Séminaire de Master : Document Recognition and Retrieval


Denis Lalanne & Rolf Ingold


Documents play an important role in everyday communication. With the ever-increasing use of the Web, a growing number of documents are published and accessed on-line. Unfortunately, document structures are not often considered, which considerably weaken users's browsing and searching experience.

There are many levels of abstraction in a document, conveyed by its various structures: thematic, physical, logical, relational or even temporal. In most of the search engines and information retrieval systems, this multi-layered structure is not taken into account; documents are indexed in the best case according to their thematic structure or simply represented as a bag of words. The form of the documents, i.e. their layout and logical structures, is underestimated and could carry important clues about how the document is organized, which could drastically improve indexing and retrieval.

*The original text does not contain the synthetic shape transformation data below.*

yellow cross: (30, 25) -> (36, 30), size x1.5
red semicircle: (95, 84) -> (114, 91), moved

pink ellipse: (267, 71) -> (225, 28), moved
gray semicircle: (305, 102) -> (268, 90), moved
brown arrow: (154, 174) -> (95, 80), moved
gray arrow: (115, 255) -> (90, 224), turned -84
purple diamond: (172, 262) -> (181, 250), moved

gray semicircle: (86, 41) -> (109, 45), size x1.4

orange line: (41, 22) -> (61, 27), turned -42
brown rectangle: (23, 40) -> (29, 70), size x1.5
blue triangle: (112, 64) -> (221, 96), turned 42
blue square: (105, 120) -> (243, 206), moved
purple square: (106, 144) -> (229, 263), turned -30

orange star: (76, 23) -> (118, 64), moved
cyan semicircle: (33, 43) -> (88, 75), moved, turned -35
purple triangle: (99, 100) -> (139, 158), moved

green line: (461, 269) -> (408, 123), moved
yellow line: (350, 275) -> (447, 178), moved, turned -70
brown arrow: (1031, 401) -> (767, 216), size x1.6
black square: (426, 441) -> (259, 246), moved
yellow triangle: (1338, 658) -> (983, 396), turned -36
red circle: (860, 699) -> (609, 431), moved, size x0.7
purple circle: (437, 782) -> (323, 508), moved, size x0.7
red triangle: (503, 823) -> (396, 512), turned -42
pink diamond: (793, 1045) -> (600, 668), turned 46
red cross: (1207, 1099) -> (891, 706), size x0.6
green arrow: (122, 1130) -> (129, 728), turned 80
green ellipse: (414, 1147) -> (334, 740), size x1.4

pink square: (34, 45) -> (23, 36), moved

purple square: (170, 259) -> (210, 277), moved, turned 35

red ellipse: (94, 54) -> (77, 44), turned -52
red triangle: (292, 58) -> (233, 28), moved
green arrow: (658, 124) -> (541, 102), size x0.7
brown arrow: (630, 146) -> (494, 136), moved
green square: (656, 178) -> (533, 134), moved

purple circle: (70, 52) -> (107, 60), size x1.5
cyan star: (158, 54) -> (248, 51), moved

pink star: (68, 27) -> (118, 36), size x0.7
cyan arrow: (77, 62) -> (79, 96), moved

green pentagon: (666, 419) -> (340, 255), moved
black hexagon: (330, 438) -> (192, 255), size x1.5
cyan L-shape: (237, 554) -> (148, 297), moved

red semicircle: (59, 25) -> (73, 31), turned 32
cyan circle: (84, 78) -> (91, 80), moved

We believe that the various document structures extraction will improve (a) documents indexing and retrieval and (b) linking with other media. In particular, we will see in this seminar how documents can be integrated in multimedia and multimodal applications and how document-based interfaces can improve searching and retrieval in multimedia databases.


  1. Document visualization
  2. Thematic/Topic segmentation of documents
  3. Document: Information/Content extraction and indexing
  4. Document modeling and formatting
  5. Document physical and logical structure extraction
  6. Document classification
When and what

  • Various internal speakers will present their works or views:
    • (Alphabetically) Ardhendu Behera, Karim Hadjar, Dalila Mekhaldi, Maurizio Rigamonti, etc.


  • Presentations will be in French, German or English.